Provided information
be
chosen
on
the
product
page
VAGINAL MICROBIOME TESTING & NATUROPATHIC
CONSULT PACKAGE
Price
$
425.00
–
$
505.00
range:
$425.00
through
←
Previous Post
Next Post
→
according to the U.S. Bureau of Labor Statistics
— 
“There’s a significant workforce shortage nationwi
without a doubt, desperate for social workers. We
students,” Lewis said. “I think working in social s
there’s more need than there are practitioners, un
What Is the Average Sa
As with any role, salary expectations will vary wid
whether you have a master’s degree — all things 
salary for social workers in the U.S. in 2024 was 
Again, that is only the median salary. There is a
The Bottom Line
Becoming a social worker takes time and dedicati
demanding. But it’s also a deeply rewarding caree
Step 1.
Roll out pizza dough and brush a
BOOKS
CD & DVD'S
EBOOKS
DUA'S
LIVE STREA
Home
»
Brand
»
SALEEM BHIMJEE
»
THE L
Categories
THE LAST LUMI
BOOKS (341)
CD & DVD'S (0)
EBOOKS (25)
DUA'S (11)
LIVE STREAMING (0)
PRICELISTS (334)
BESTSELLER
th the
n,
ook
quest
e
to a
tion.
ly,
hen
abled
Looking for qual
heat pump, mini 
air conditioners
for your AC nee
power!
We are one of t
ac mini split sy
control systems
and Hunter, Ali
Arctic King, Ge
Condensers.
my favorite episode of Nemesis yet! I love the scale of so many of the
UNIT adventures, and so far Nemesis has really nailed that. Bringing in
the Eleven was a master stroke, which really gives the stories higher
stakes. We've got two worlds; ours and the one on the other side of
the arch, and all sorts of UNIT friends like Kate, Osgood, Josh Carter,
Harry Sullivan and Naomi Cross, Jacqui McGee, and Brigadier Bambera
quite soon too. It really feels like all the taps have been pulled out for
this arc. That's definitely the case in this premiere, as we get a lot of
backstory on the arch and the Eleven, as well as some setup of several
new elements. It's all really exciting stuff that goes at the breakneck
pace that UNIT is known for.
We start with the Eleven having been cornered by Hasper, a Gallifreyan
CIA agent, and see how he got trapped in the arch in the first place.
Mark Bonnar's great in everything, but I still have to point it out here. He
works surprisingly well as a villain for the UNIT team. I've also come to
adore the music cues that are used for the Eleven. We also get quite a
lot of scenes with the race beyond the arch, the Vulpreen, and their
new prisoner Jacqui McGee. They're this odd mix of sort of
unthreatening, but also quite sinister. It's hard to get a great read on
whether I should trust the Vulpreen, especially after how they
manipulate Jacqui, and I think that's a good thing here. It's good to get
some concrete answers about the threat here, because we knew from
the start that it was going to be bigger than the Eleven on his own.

Your instructions
Taking the line with "CONSULT PACKAGE" as the first and the line with "new elements. It's" as the last, retype that stretch of the data above exactly, with no other lines.

Answer to the problem
CONSULT PACKAGE
Price
$
425.00
–
$
505.00
range:
$425.00
through
←
Previous Post
Next Post
→
according to the U.S. Bureau of Labor Statistics
— 
“There’s a significant workforce shortage nationwi
without a doubt, desperate for social workers. We
students,” Lewis said. “I think working in social s
there’s more need than there are practitioners, un
What Is the Average Sa
As with any role, salary expectations will vary wid
whether you have a master’s degree — all things 
salary for social workers in the U.S. in 2024 was 
Again, that is only the median salary. There is a
The Bottom Line
Becoming a social worker takes time and dedicati
demanding. But it’s also a deeply rewarding caree
Step 1.
Roll out pizza dough and brush a
BOOKS
CD & DVD'S
EBOOKS
DUA'S
LIVE STREA
Home
»
Brand
»
SALEEM BHIMJEE
»
THE L
Categories
THE LAST LUMI
BOOKS (341)
CD & DVD'S (0)
EBOOKS (25)
DUA'S (11)
LIVE STREAMING (0)
PRICELISTS (334)
BESTSELLER
th the
n,
ook
quest
e
to a
tion.
ly,
hen
abled
Looking for qual
heat pump, mini 
air conditioners
for your AC nee
power!
We are one of t
ac mini split sy
control systems
and Hunter, Ali
Arctic King, Ge
Condensers.
my favorite episode of Nemesis yet! I love the scale of so many of the
UNIT adventures, and so far Nemesis has really nailed that. Bringing in
the Eleven was a master stroke, which really gives the stories higher
stakes. We've got two worlds; ours and the one on the other side of
the arch, and all sorts of UNIT friends like Kate, Osgood, Josh Carter,
Harry Sullivan and Naomi Cross, Jacqui McGee, and Brigadier Bambera
quite soon too. It really feels like all the taps have been pulled out for
this arc. That's definitely the case in this premiere, as we get a lot of
backstory on the arch and the Eleven, as well as some setup of several
new elements. It's all really exciting stuff that goes at the breakneck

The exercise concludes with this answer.